Using such genome-wide scanning technologies, the team examined the genomes of family members, among whom more than one individual was diagnosed with an autism spectrum disorder. They studied 1,031 nuclear families in total, and 1,553 affected children, looking at 500,000 single nucleotide polymorphisms for differences that stood out in the DNA. The information was collected from two sources: the Autism Genetic Resource Exchange and the U.S.-based National Institute of Mental Health.
They performed two types of genetic analyses to identify genes with both rare and common genetic variations that might contribute to autism. By studying siblings with autism, the authors discovered four regions of the human genome—on chromosomes 6, 15, 17 and 20—where rare variants in yet unidentified genes appear to contribute to autism susceptibility. After examining the genetic patterns in unrelated people with autism, the researchers discovered a common variation near only one gene, and that was semaphorin 5A.
The fact that only one common variant came out of this large sample study indicates that "there probably are many more that contribute to autism, but none have large effects," says Dr.

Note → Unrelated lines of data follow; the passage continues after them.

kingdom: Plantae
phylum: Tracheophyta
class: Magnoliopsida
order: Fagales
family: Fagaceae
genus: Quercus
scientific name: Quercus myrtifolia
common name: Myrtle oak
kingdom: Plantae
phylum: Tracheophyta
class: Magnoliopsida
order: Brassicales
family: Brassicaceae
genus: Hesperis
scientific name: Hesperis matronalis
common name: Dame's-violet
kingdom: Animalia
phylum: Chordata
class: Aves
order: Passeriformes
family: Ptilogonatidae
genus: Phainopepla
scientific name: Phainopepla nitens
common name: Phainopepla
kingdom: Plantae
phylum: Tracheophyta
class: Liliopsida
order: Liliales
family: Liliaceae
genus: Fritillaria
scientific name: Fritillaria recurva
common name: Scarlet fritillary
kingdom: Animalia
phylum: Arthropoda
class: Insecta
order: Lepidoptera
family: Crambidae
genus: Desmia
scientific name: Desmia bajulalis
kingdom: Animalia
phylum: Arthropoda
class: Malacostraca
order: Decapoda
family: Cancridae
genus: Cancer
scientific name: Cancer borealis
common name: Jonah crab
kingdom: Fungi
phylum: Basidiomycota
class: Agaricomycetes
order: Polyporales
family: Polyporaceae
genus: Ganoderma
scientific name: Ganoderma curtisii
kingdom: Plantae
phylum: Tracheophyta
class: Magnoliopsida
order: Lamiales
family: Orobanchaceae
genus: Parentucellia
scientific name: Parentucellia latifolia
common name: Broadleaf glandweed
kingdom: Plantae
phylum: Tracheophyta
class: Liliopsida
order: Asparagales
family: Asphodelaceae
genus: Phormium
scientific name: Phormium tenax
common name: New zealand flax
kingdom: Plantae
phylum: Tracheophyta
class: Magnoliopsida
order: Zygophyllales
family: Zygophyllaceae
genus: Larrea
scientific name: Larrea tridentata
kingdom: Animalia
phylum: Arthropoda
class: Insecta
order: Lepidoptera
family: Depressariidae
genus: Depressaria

Dan Arking, assistant professor of medicine at Hopkins' McKusick-Nathans Institute of Genetic Medicine. "Alternatively, there may be numerous rare gene-variant containing genes."
Identifying these will require even larger collaborative studies, some of which are already in progress, he adds.
Next steps in the research will be to continue to pool current and future data with that of other groups with similar genome-wide work, not just with semaphorin 5A but also with the other four genes the Johns Hopkins-led team discovered, and others that may be uncovered later by them or someone else.
"These discoveries are an important step forward, but just one of many that are needed to fully dissect the complex genetics of this disorder," says Dr. Mark Daly, a senior associate member at the Broad Institute of Harvard and MIT and an associate professor at the Center for Human Genetic Research at Massachusetts General Hospital. "The genomic regions we've identified help shed additional light on the biology of autism and point to areas that should be prioritized for further study."